What species was observed the most throughout the lakes and regions? (overall grand total)
In what region were the most fish found overall?
Which specific lake housed the greatest amount of the most abundant species found in question 1?
What species yield the greatest production value?

Introduction

The data I am working with is a data set on fish in the Great Lakes. The variables included are qualitative such as fish species, the specific lake the species was found, the region the lake is located, as well as variables such as the year the fish species is found, the grand total, and values.
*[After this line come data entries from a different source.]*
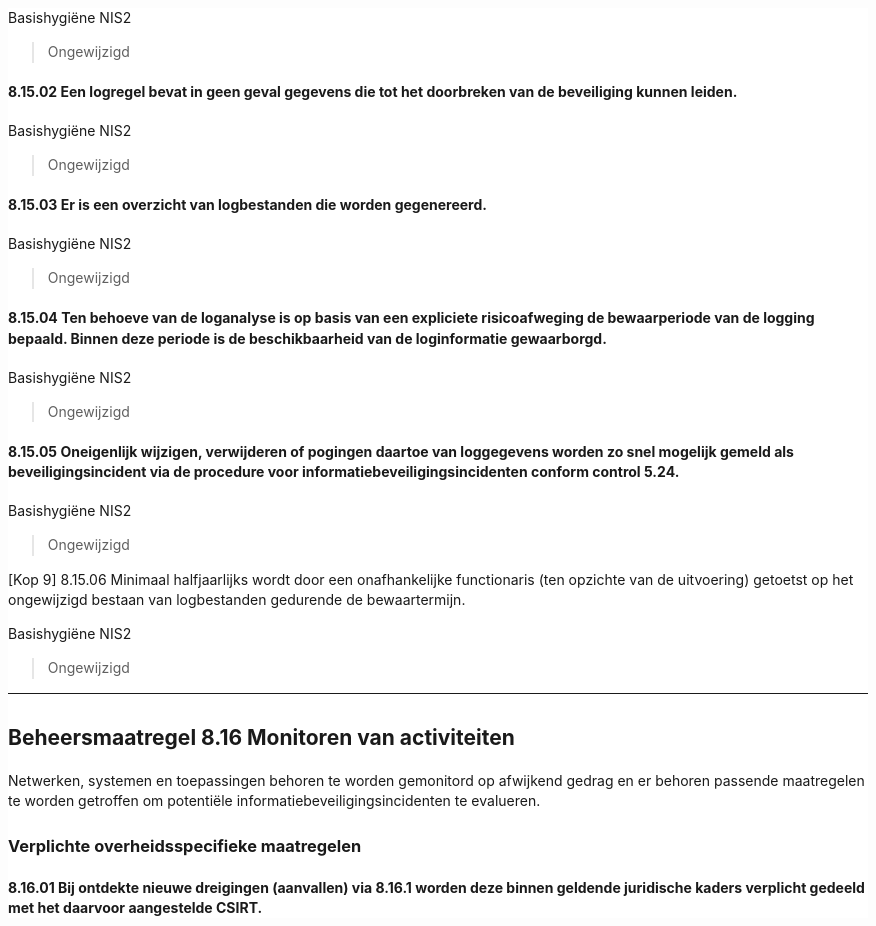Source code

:   Basishygiëne NIS2

> Ongewijzigd  

#### 8.15.02 Een logregel bevat in geen geval gegevens die tot het doorbreken van de beveiliging kunnen leiden. 

  Basishygiëne NIS2

> Ongewijzigd 

#### 8.15.03 Er is een overzicht van logbestanden die worden gegenereerd. 

  Basishygiëne NIS2

> Ongewijzigd  

#### 8.15.04 Ten behoeve van de loganalyse is op basis van een expliciete risicoafweging de bewaarperiode van de logging bepaald. Binnen deze periode is de beschikbaarheid van de loginformatie gewaarborgd. 

  Basishygiëne NIS2

> Ongewijzigd

#### 8.15.05 Oneigenlijk wijzigen, verwijderen of pogingen daartoe van loggegevens worden zo snel mogelijk gemeld als beveiligingsincident via de procedure voor informatiebeveiligingsincidenten conform control 5.24. 

  Basishygiëne NIS2

> Ongewijzigd

[Kop 9] 8.15.06 Minimaal halfjaarlijks wordt door een onafhankelijke functionaris (ten opzichte van de uitvoering) getoetst op het ongewijzigd bestaan van logbestanden gedurende de bewaartermijn. 

  Basishygiëne NIS2

> Ongewijzigd


---

## Beheersmaatregel 8.16 Monitoren van activiteiten  

Netwerken, systemen en toepassingen behoren te worden gemonitord op afwijkend gedrag en er behoren passende maatregelen te worden getroffen om potentiële informatiebeveiligingsincidenten te evalueren.  

### Verplichte overheidsspecifieke maatregelen

#### 8.16.01 Bij ontdekte nieuwe dreigingen (aanvallen) via 8.16.1 worden deze binnen geldende juridische kaders verplicht gedeeld met het daarvoor aangestelde CSIRT.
I split the data into exploratory and test data using the code above. My exploratory data includes 7 variables of 32,853 fish. These variable include year of measurement, lake name, species of fish, grand total of observed, region of the US/Canada, and value of production amounts.

Exploratory Analysis

I first used code to create a table that organized the count of each species in my exploratory data. One potential source of error that might affect my data analysis is that some of the species were grouped and counted together and/or the same species was counted two separate times. The code I used to create a species count table resulted in a 51 x 2 table but there are actually less than 51 species due to some of them being repeated. To the best of my ability, I tried to estimate which species was counted the most throughout the lakes and regions and determined that, based on my exploratory data, the Lake Whitefish was observed the most.
I then created another table that represents the count of fish in each lake. From the table I can see that 6 different lakes were observed with Lake Michigan holding the greatest amount of fish (9,590).

Lake n (count)

Erie 7263

Huron 8621

Michigan 9590

Ontario 2317

Saint Clair 1164

Superior 3898
In order to answer the third question I used ggplot code and geom_bar code to create a bar graph of counts of fish species in each of the six lakes. Doing so, I am allowed to visualize the amount of each type of fish found in each of the different bodies of water. Compared to the rest of the species found in each lake, the Lake Whitefish species was most abundant in Lake Erie, Lake Huron, and Lake Ontario. Interestingly, Lake Michigan actually had the most Lake Whitefish at around 640. However, the Lake Whitefish species was the second highest count in Lake Michigan with the Lake Trout species being the greatest count in this lake at about 650.
The last question was answered by using r code to create a box plot of fish species and their values. It was determined that the values variables represents the amount of fish in thousand pounds that was collected and sold to other fisheries and commercial fishery businesses in the industry throughout the regions. The visual was made by using ggplot code and geom_box plot to create a box plot of each species and their value (production amounts) rounded to the nearest thousands pounds throughout the whole lakes region. Based on the box plot, it is evident that the Alewife species yielded the highest production amount.

Lake	n (count)
Erie	7263
Huron	8621
Michigan	9590
Ontario	2317
Saint Clair	1164
Superior	3898

Hypothesis Analysis

In my hypothesis I stated that if the Lake Whitefish species is most abundant then this species will also have the greatest value (production amount). I determined that my hypothesis was incorrect. Although the bar graph shows the Lake Whitefish species was most abundant with the highest count across all the lakes, the box-plot shows that the Alewife species yields the highest value in production across all the lakes and regions. Therefore, I must reject my hypothesis.